455		2) It lists the CRC if CONFIG_MODVERSIONS is enabled.
456	
457	--- 6.2 Symbols and External Modules
458	
459		When building an external module, the build system needs access
460		to the symbols from the kernel to check if all external symbols
461		are defined. This is done in the MODPOST step. modpost obtains
462		the symbols by reading Module.symvers from the kernel source
463		tree. If a Module.symvers file is present in the directory
464		where the external module is being built, this file will be
465		read too. During the MODPOST step, a new Module.symvers file
466		will be written containing all exported symbols that were not
467		defined in the kernel.
468	
469	--- 6.3 Symbols From Another External Module
470	
471		Sometimes, an external module uses exported symbols from
472		another external module. kbuild needs to have full knowledge of
473		all symbols to avoid spliitting out warnings about undefined
474		symbols. Three solutions exist for this situation.
475	
476		NOTE: The method with a top-level kbuild file is recommended
477		but may be impractical in certain situations.
478	
479		Use a top-level kbuild file
480			If you have two modules, foo.ko and bar.ko, where
481			foo.ko needs symbols from bar.ko, you can use a
482			common top-level kbuild file so both modules are
483			compiled in the same build. Consider the following
484			directory layout:
485	
486			./foo/ <= contains foo.ko
487			./bar/ <= contains bar.ko
488	
489			The top-level kbuild file would then look like:
490	
491			#./Kbuild (or ./Makefile):
492				obj-y := foo/ bar/
493	
494			And executing
495	
496				$ make -C $KDIR M=$PWD
497	
498			will then do the expected and compile both modules with
499			full knowledge of symbols from either module.
500	
501		Use an extra Module.symvers file
502			When an external module is built, a Module.symvers file
503			is generated containing all exported symbols which are
504			not defined in the kernel. To get access to symbols
505			from bar.ko, copy the Module.symvers file from the
506			compilation of bar.ko to the directory where foo.ko is
507			built. During the module build, kbuild will read the
508			Module.symvers file in the directory of the external
509			module, and when the build is finished, a new
510			Module.symvers file is created containing the sum of
511			all symbols defined and not part of the kernel.
512	
513		Use "make" variable KBUILD_EXTRA_SYMBOLS
514			If it is impractical to copy Module.symvers from
515			another module, you can assign a space separated list
516			of files to KBUILD_EXTRA_SYMBOLS in your build file.

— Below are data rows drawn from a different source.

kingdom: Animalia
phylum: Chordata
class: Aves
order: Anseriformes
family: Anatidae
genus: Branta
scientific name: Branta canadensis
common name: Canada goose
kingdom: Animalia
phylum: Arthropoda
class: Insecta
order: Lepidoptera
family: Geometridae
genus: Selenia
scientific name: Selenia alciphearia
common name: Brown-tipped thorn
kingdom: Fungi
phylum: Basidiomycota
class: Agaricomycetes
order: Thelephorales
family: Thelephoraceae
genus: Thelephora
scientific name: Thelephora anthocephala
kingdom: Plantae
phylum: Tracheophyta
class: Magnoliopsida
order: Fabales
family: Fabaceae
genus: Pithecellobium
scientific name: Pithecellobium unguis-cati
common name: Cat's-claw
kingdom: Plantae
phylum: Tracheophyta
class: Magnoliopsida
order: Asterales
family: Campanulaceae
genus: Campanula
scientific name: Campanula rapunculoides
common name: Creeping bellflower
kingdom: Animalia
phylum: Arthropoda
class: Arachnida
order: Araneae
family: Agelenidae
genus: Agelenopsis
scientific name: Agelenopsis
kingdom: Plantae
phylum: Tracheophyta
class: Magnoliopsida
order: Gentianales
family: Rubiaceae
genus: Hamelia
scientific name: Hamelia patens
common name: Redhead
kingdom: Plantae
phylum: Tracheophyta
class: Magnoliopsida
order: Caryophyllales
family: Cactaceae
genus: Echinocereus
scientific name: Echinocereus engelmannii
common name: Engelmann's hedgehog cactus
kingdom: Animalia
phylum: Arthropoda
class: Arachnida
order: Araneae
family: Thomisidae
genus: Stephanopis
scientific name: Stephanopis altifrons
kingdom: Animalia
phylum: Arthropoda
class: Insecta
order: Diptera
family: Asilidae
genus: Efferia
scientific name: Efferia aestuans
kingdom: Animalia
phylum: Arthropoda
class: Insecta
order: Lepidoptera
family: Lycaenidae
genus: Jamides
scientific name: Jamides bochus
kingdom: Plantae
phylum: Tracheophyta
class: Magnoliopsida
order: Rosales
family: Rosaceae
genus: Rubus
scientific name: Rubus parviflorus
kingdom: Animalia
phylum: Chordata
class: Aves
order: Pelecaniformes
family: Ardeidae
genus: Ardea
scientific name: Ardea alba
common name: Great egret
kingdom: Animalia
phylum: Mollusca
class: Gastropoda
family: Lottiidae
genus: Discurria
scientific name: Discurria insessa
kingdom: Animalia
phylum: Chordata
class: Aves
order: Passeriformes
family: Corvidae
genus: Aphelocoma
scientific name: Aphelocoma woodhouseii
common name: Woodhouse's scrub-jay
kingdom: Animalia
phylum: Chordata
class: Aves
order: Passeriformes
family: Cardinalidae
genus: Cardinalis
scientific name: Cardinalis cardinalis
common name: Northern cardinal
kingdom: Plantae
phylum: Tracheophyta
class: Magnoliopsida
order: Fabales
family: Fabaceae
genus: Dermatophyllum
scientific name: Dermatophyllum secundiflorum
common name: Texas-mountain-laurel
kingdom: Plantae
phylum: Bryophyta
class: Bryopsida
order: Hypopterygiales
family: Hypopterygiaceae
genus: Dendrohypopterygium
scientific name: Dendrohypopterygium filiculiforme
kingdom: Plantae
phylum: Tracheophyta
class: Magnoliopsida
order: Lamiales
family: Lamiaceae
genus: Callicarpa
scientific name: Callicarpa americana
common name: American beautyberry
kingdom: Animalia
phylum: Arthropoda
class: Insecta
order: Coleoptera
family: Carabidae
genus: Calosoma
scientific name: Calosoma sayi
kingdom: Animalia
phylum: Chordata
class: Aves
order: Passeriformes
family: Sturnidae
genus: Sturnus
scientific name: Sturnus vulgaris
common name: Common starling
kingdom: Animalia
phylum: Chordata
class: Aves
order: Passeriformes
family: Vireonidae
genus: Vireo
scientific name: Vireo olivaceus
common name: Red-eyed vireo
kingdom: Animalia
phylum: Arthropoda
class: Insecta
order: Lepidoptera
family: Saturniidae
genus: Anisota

517			These files will be loaded by modpost during the
518			initialization of its symbol tables.
519	
520	
521	=== 7. Tips & Tricks
522	
523	--- 7.1 Testing for CONFIG_FOO_BAR
524	
525		Modules often need to check for certain CONFIG_ options to
526		decide if a specific feature is included in the module. In
527		kbuild this is done by referencing the CONFIG_ variable
528		directly.
529	
530			#fs/ext2/Makefile
531			obj-$(CONFIG_EXT2_FS) += ext2.o
532	
533			ext2-y := balloc.o bitmap.o dir.o
534			ext2-$(CONFIG_EXT2_FS_XATTR) += xattr.o
535	
536		External modules have traditionally used "grep" to check for
537		specific CONFIG_ settings directly in .config. This usage is
538		broken. As introduced before, external modules should use
539		kbuild for building and can therefore use the same methods as
540		in-tree modules when testing for CONFIG_ definitions.